Больной умолк на несколько минут. В голове племянника, хорошо знавшего дядю и подобных ему людей, промелькнуло: «Ну, бичевать теперь себя станет!»
— О, да будут прокляты мои мечты, моя нерешительность, моя слабость! — воскликнул с оживлением больной и поднялся на локте. — Мое воображение рисовало мне светлую картину свободного, но прочного союза… Ведь тогда, в мое время, мы об этом даже стихи писали, — горько усмехнулся он. — Я представлял себя и любимую женщину героями, идущими одним путем, наперекор предрассудкам, наперекор злословию… Но я рисовал себе это не потому, что я был убежден в необходимости полной свободы в любви, а потому, что я был человек-тряпка, потому что я не мог сделать решительного шага и ввести в этот дом, заставить сестер любить и уважать женщину, прижившую со мной детей, я не мог сказать сестрам, что если они любят меня, то они должны радоваться моему счастью. Я постоянно оправдывал их грубый эгоизм, их ложное понимание родственной любви, заставляющее выжимать последний сок из любимого человека для себя, только для себя… И ведь оправдывал-то я их потому только, что силы бы не хватило на борьбу, на разъяснение им их ложных отношений ко мне!.. Вот и прожил под опекой весь век… а дорогие мне личности едва смеют переступать порог моего дома…

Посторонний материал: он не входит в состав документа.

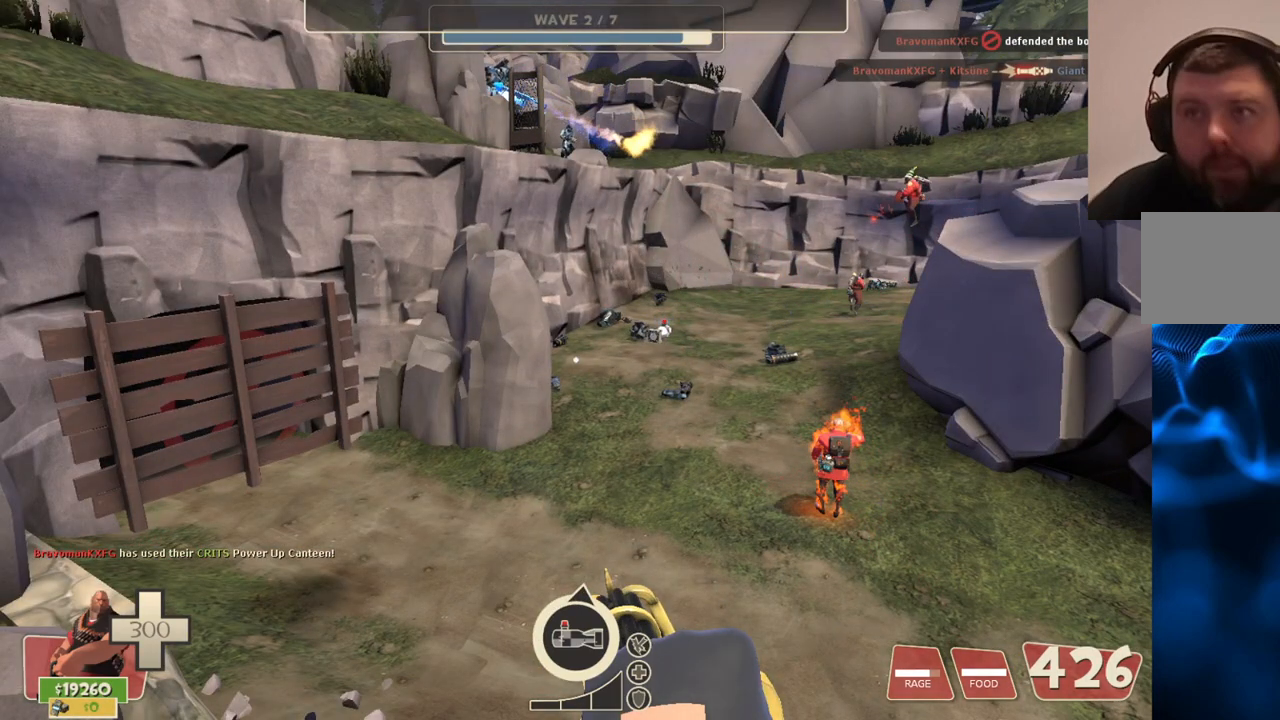
{"buttons": ["L2"], "left_stick": "center", "right_stick": "center", "events": []}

Снова последовало мучительное молчание. Молодой Обносков был по-прежнему почтителен, но холоден.
— Это чудное дитя, — почти со слезами продолжал больной, — этот ребенок, сидевший на моей постели, мой сын… Только глядя на отношения к нему моих сестер, понял я вполне, как мало они меня любили. Мне теперь гадки, мне мучительны их ухаживания за мной, и если бы я встал еще с постели, то я загладил бы свою ошибку, Я только теперь окреп, увидел истину… Но слишком поздно открылась она, эта истина, — открылась для того, чтобы я покаялся перед своею совестью… Верь мне, это страшное покаяние… Тебе тяжело меня слушать… но ты должен выслушать все… Люди страдают затем, чтобы другие могли избежать этих же страданий… Ты наследник моего имения, ты молод, ты воспитан в то великое время, когда глупые предрассудки начинают понемногу исчезать, потому я хочу поручить тебе заботы о моей семье… Да, о семье; я так называл ее перед своею совестью и перед богом, потому что мы честно прошли путь нашей жизни, как, может быть, не прошла его ни одна чета, приносившая ложную клятву перед алтарем бога.
Алексей Алексеевич молчал. Умирающий Обносков начинал все пристальнее всматриваться в холодное, официальное, почтительное лицо только что начинающего жить Обноскова и, кажется, хотел прочитать в душе этого человека его чувства и тайные помыслы.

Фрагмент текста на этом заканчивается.